In a tone of mock-heroic formality Keith begged the picnic's pardon, and the conversation cautiously resumed, what time awful quickenings started to occur inside his stomach. It hissed, whooped, spat—Keith whistled popular tunes in an attempt to drown its loud awakening; he was moreover obliged to squirm about on the blankets in order to contain the balloon of air that romped friskily around his colon. As the picnickers began actually to raise their voices to
:
make themselves heard, little Keith decided that he wouldn't wait to see what his metabolism was going to pull on him next.

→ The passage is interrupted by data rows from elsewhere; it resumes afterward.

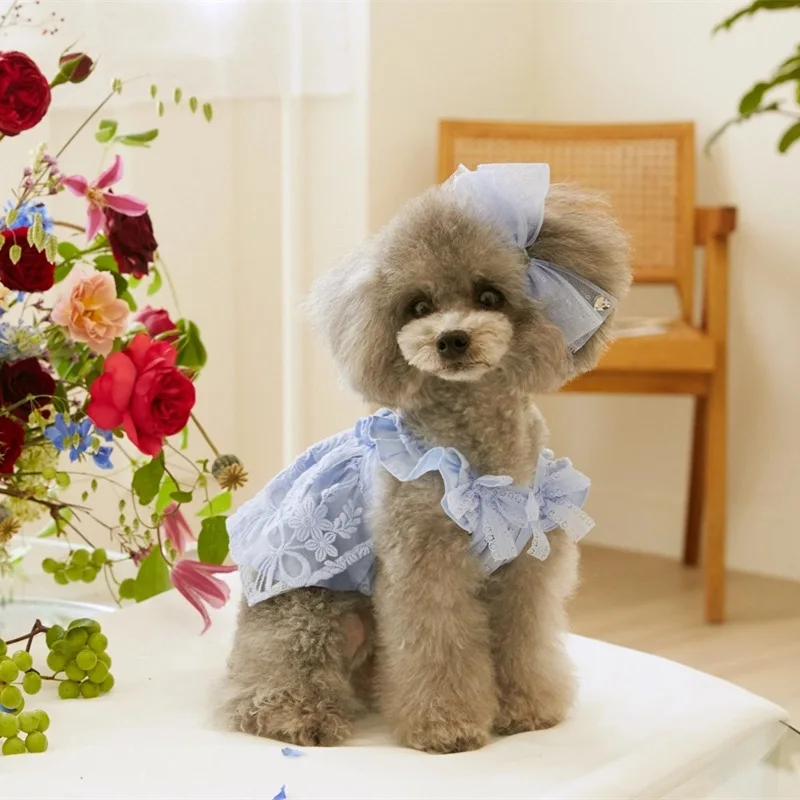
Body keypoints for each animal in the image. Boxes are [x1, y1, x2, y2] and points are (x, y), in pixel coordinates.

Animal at [221, 164, 631, 754]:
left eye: (490, 295)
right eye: (417, 306)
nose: (451, 338)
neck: (479, 460)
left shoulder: (524, 568)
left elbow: (523, 642)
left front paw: (527, 709)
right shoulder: (426, 564)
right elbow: (440, 647)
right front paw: (448, 726)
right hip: (307, 611)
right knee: (271, 678)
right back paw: (300, 717)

Hardly caring what sort of spectacle he made of himself, he slipped some paper napkins into his pocket, stood up, and looked quickly about him.
"Saw some interesting—I've got to go, to see . . ." No one stirred as Keith took his leave, as he trotted down the hill under a heavy fire of eyes.

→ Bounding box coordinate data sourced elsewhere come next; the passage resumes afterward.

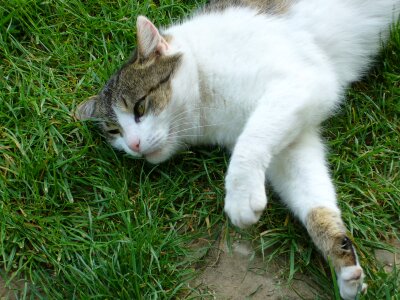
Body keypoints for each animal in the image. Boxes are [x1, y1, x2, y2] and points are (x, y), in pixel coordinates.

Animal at [76, 1, 400, 298]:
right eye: (115, 132)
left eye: (140, 107)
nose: (133, 146)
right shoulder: (294, 140)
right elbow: (311, 196)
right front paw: (341, 258)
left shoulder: (301, 82)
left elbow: (250, 141)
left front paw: (240, 194)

Whitehead picked his way through the outskirts of the thicket, wading through not particularly long grass, his trousers creaking in alarm every time he lifted a foot to clear a log, his high heels wobbling and bending on each anthill and tuft of grass. He walked a tormented half mile, becoming ever easier to please as regards possible sites, but only after he had twice been brought to a kneeling position by the wedge of pain that rocketed from his coccyx to his perineum did he turn and stare back through the tent of nervous leaves. First removing his boots, then his trousers (which required him to lie on the ground and wriggle out of them like a snake shedding its skin), Keith crept in between two dense bramble bushes and melted backward against a severed trunk. A tight-chested grunt was followed by a moan of ecstasy.
"Hi."
Emerging silently from the trees Skip had come to a halt about five yards away. He now closed that distance and un-elongated himself into a crouch, his knees almost touching little Keith's. A grass stem remained motionless in the corner of his mouth as he said, "You like threes, Keith?"